_WYBRANY FRAGMENT_
+--

Linie znów odwołują tysiące lotów! Mnóstwo pasażerów na lodzie, a najgorsze przed nami
Miniony tydzień miał być bardzo trudny dla pasażerów i całej branży lotniczej. I choć faktycznie taki był, to i tak było dużo lepiej niż można się było spodziewać. Wszystko z powodu planowanych efektów strajków: Ryanair odwołał w miniony weekend „zaledwie” nieco ponad 200 rejsów, a innym liniom udało się uniknąć protestów pracowników: tak jest np. w przypadku linii easyJet i SAS. Nie oznacza to jednak, że problemów nie ma, bo linie lotnicze wciąż odwołują mnóstwo lotów. Gdzie sytuacja jest najgorsza?
W Paryżu 10 procent lotów odwołanych, w Amsterdamie „kryzys bagażowy”
Jeśli chodzi o odwołania lotów ogłoszone na ostatnią chwilę, to najgorsza sytuacja jest obecnie w Paryżu, gdzie na lotniskach CDG i Orly strajkuje personel naziemny. W efekcie w czwartek odwołano 10 procent wszystkich lotów z i do największego francuskiego lotniska, a podobna liczba anulacji spodziewana jest też w piątek. W najgorszej sytuacji są pasażerowie, którzy mieli zaplanowany wylot lub przylot z Paryża w piątek w godzinach 7-14. W tym okresie odwołane będzie w sumie 17 procent lotów, w tym m.in. poranne połączenie LOT z Warszawy na lotnisko Paryż CDG.
Protestujący w imieniu personelu naziemnego związek zawodowy CDG domaga się podwyżki dla każdego pracownika w wysokości 300 EUR miesięcznie.
Problemy w dalszym ciągu widzimy też na lotnisku Schiphol w Amsterdamie. Jednak tym razem oprócz odwołanych lotów i długich kolejek doszedł kolejny powód do bólu głowy dla pasażerów: długie kolejki w oczekiwaniu na odbiór bagażu. Powód to jak zwykle niewystarczająca liczba pracowników w handlingu, co przekłada się na czas oczekiwania, w wielu przypadkach przekraczający nawet 2 godziny.

+--

_ZADANIE A_
Powtórz dosłownie fragment tekstu o odwołanych lotach od „W Paryżu 10” do „300 EUR miesięcznie.”.

+--

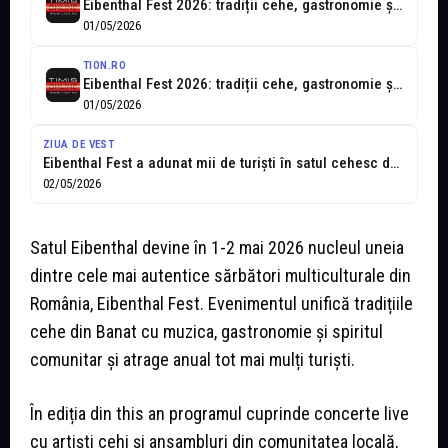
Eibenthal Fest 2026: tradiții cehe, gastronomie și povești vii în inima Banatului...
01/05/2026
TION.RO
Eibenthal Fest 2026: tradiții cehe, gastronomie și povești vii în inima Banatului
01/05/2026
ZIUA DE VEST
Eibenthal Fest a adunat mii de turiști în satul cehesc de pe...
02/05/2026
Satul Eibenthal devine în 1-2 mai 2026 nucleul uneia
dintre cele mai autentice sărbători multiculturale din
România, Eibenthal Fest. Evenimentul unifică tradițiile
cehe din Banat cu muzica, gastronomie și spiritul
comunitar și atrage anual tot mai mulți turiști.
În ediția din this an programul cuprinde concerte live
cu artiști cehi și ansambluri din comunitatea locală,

+--

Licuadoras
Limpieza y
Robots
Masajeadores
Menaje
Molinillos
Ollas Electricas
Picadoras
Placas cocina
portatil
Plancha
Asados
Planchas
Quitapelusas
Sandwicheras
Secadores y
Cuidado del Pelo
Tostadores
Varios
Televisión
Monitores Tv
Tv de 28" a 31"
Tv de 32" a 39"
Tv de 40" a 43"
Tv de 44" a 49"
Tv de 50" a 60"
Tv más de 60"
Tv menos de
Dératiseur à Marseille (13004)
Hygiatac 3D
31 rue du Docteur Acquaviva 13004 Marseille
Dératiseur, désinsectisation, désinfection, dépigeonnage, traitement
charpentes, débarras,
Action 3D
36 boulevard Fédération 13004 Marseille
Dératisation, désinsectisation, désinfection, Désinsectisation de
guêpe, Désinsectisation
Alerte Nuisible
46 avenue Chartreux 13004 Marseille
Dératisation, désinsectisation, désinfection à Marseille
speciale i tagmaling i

+--

_ZADANIE B_
Skopiuj dokładnie wiersze wpisów od wiersza z „în inima Banatului...” do wiersza z „Satul Eibenthal devine”, oba włącznie.

_ODPOWIEDŹ PISEMNA A_
W Paryżu 10 procent lotów odwołanych, w Amsterdamie „kryzys bagażowy”
Jeśli chodzi o odwołania lotów ogłoszone na ostatnią chwilę, to najgorsza sytuacja jest obecnie w Paryżu, gdzie na lotniskach CDG i Orly strajkuje personel naziemny. W efekcie w czwartek odwołano 10 procent wszystkich lotów z i do największego francuskiego lotniska, a podobna liczba anulacji spodziewana jest też w piątek. W najgorszej sytuacji są pasażerowie, którzy mieli zaplanowany wylot lub przylot z Paryża w piątek w godzinach 7-14. W tym okresie odwołane będzie w sumie 17 procent lotów, w tym m.in. poranne połączenie LOT z Warszawy na lotnisko Paryż CDG.
Protestujący w imieniu personelu naziemnego związek zawodowy CDG domaga się podwyżki dla każdego pracownika w wysokości 300 EUR miesięcznie.

_ODPOWIEDŹ PISEMNA B_
Eibenthal Fest 2026: tradiții cehe, gastronomie și povești vii în inima Banatului...
01/05/2026
TION.RO
Eibenthal Fest 2026: tradiții cehe, gastronomie și povești vii în inima Banatului
01/05/2026
ZIUA DE VEST
Eibenthal Fest a adunat mii de turiști în satul cehesc de pe...
02/05/2026
Satul Eibenthal devine în 1-2 mai 2026 nucleul uneia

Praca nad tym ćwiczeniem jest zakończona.